A methyldiazene (HNNCH 3 )-derived species bound to the nitrogenase active-site FeMo cofactor: Implications for mechanism

Abstract

Methyldiazene (HN N CH₃) isotopomers labeled with ¹⁵N at the terminal or internal nitrogens or with ¹³C or ²H were used as substrates for the nitrogenase α-195^Gln-substituted MoFe protein. Freeze quenching under turnover traps an S = ½ state that has been characterized by EPR and ¹H-, ¹⁵N-, and ¹³C-electron nuclear double resonance spectroscopies. These studies disclosed the following: (i) a methyldiazene-derived species is bound to the active-site FeMo cofactor; (ii) this species binds through an [-NH_x] fragment whose N derives from the methyldiazene terminal N; and (iii) the internal N from methyldiazene probably does not bind to FeMo cofactor.
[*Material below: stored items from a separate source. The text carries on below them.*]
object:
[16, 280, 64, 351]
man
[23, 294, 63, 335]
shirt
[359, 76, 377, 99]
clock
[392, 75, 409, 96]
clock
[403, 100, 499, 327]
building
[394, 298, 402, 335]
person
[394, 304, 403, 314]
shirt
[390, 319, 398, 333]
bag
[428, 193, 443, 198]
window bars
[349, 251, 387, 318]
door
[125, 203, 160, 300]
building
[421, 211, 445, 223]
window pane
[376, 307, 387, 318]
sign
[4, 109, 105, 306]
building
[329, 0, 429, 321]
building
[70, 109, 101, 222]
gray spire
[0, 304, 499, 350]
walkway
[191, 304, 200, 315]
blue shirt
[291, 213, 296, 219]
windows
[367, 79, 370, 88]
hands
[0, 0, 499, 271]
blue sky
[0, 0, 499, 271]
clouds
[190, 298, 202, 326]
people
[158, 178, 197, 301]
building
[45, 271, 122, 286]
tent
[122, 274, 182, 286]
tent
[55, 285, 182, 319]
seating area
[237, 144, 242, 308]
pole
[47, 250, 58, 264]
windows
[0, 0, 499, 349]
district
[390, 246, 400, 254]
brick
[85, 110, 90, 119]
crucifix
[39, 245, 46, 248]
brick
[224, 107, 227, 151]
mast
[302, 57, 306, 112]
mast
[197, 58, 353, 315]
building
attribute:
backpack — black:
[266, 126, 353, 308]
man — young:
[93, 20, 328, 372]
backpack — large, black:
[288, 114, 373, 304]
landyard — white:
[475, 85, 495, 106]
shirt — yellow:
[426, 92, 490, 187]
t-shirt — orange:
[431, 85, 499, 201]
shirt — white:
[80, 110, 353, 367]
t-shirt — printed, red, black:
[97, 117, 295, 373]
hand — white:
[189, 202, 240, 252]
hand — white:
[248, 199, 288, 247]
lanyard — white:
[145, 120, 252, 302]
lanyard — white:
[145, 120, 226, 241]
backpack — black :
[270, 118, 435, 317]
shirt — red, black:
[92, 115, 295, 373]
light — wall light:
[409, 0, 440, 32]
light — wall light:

These results constrain possible mechanisms for reduction of methyldiazene. In the Chatt–Schrock mechanism for N₂ reduction, H atoms sequentially add to the distal N before N-N bond cleavage (d-mechanism). In a d-mechanism for methyldiazene reduction, a bound [-NH_x] fragment only occurs after reduction by three electrons, which leads to N-N bond cleavage and the release of the first NH₃. Thus, the appearance of bound [-NH_x] is compatible with the d-mechanism only if it represents a late stage in the reduction process. In contrast are mechanisms where H atoms add alternately to distal and proximal nitrogens before N-N cleavage (a-mechanism) and release of the first NH₃ after reduction by five electrons. An [-NH_x] fragment would be bound at every stage of methyldiazene reduction in an a-mechanism. Although current information does not rule out the d-mechanism, the a-mechanism is more attractive because proton delivery to substrate has been specifically compromised in α-195^Gln-substituted MoFe protein.